Among the dishes to taste: polenta with sausage and pici, with sage and almonds; carpaccio with black truffle flakes; artichoke flan on a bed of parmesan cream; egg noodles with meat sauce, potato ravioli.
We proceed with a crouton with broccoli and dried tomatoes; crouton with tripe; Tuscan cold cuts: raw, salami, finocchiona; bread passatelli with meat sauce; pork fillet with onions in balsamic vinegar; cod crepes; the chickpea soup; the pappa al pomodoro soup is served with a seared eggplant roll and mozzarella.
It ends with the panforte parfait or the pear pie with vanilla sauce. The wines and craft beers are also excellent.
L’oro Di Siena
An intimate, rustic, and candlelit L’oro Di Siena dining room provides a peaceful, tranquil corner in Siena. It feels like a family restaurant but delivers service and attention to detail that you would expect from the best.
We highly recommend starting your meal with the award-winning Pecorino cheese, served with freshly baked sourdough bread.

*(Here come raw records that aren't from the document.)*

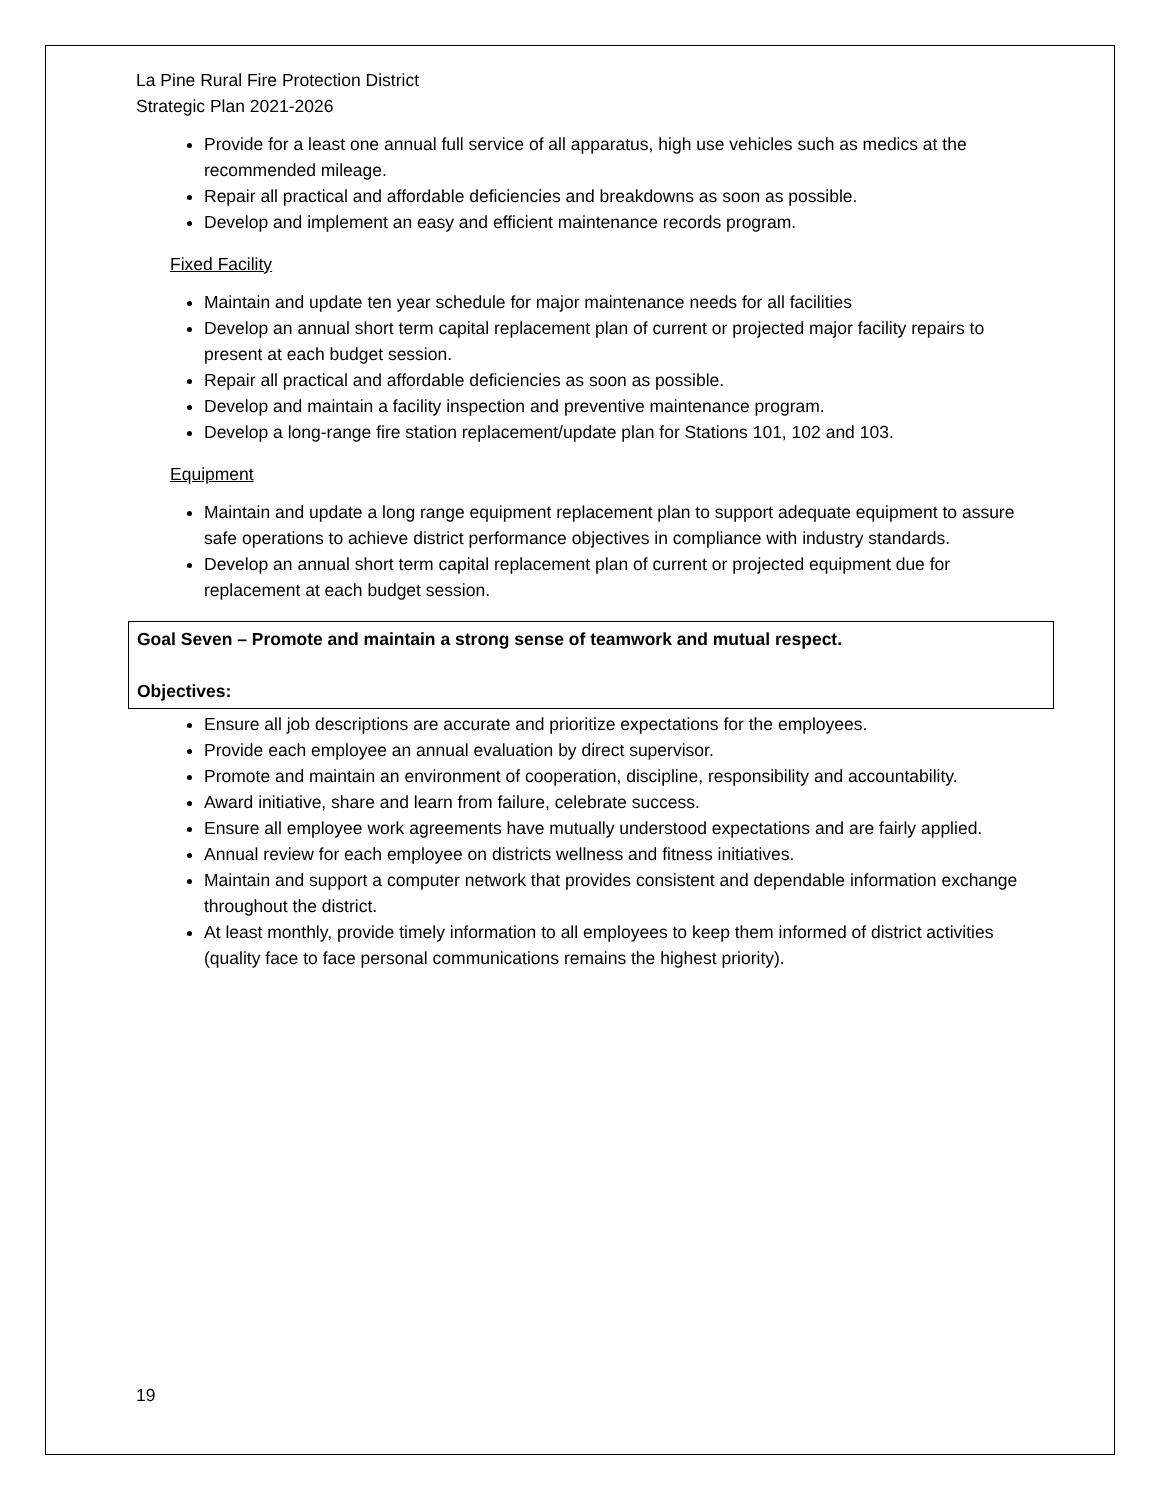La Pine Rural Fire Protection District
Strategic Plan 2021-2026
Provide for a least one annual full service of all apparatus, high use vehicles such as medics at the recommended mileage.
Repair all practical and affordable deficiencies and breakdowns as soon as possible.
Develop and implement an easy and efficient maintenance records program.
Fixed Facility
Maintain and update ten year schedule for major maintenance needs for all facilities
Develop an annual short term capital replacement plan of current or projected major facility repairs to present at each budget session.
Repair all practical and affordable deficiencies as soon as possible.
Develop and maintain a facility inspection and preventive maintenance program.
Develop a long-range fire station replacement/update plan for Stations 101, 102 and 103.
Equipment
Maintain and update a long range equipment replacement plan to support adequate equipment to assure safe operations to achieve district performance objectives in compliance with industry standards.
Develop an annual short term capital replacement plan of current or projected equipment due for replacement at each budget session.
Goal Seven – Promote and maintain a strong sense of teamwork and mutual respect.
Objectives:
Ensure all job descriptions are accurate and prioritize expectations for the employees.
Provide each employee an annual evaluation by direct supervisor.
Promote and maintain an environment of cooperation, discipline, responsibility and accountability.
Award initiative, share and learn from failure, celebrate success.
Ensure all employee work agreements have mutually understood expectations and are fairly applied.
Annual review for each employee on districts wellness and fitness initiatives.
Maintain and support a computer network that provides consistent and dependable information exchange throughout the district.
At least monthly, provide timely information to all employees to keep them informed of district activities (quality face to face personal communications remains the highest priority).
19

The smokey and melted Pecorino, while retaining the crumbly texture of an aged cheese, pairs perfectly with a bottle of red.
The homemade Pappardelle with Rabbit is a great choice for your first course, followed by the Tuscan Pork for the second course.
The restaurant’s dishes, made with fresh, locally-sourced vegetables, represent some of the best natural flavors of the region.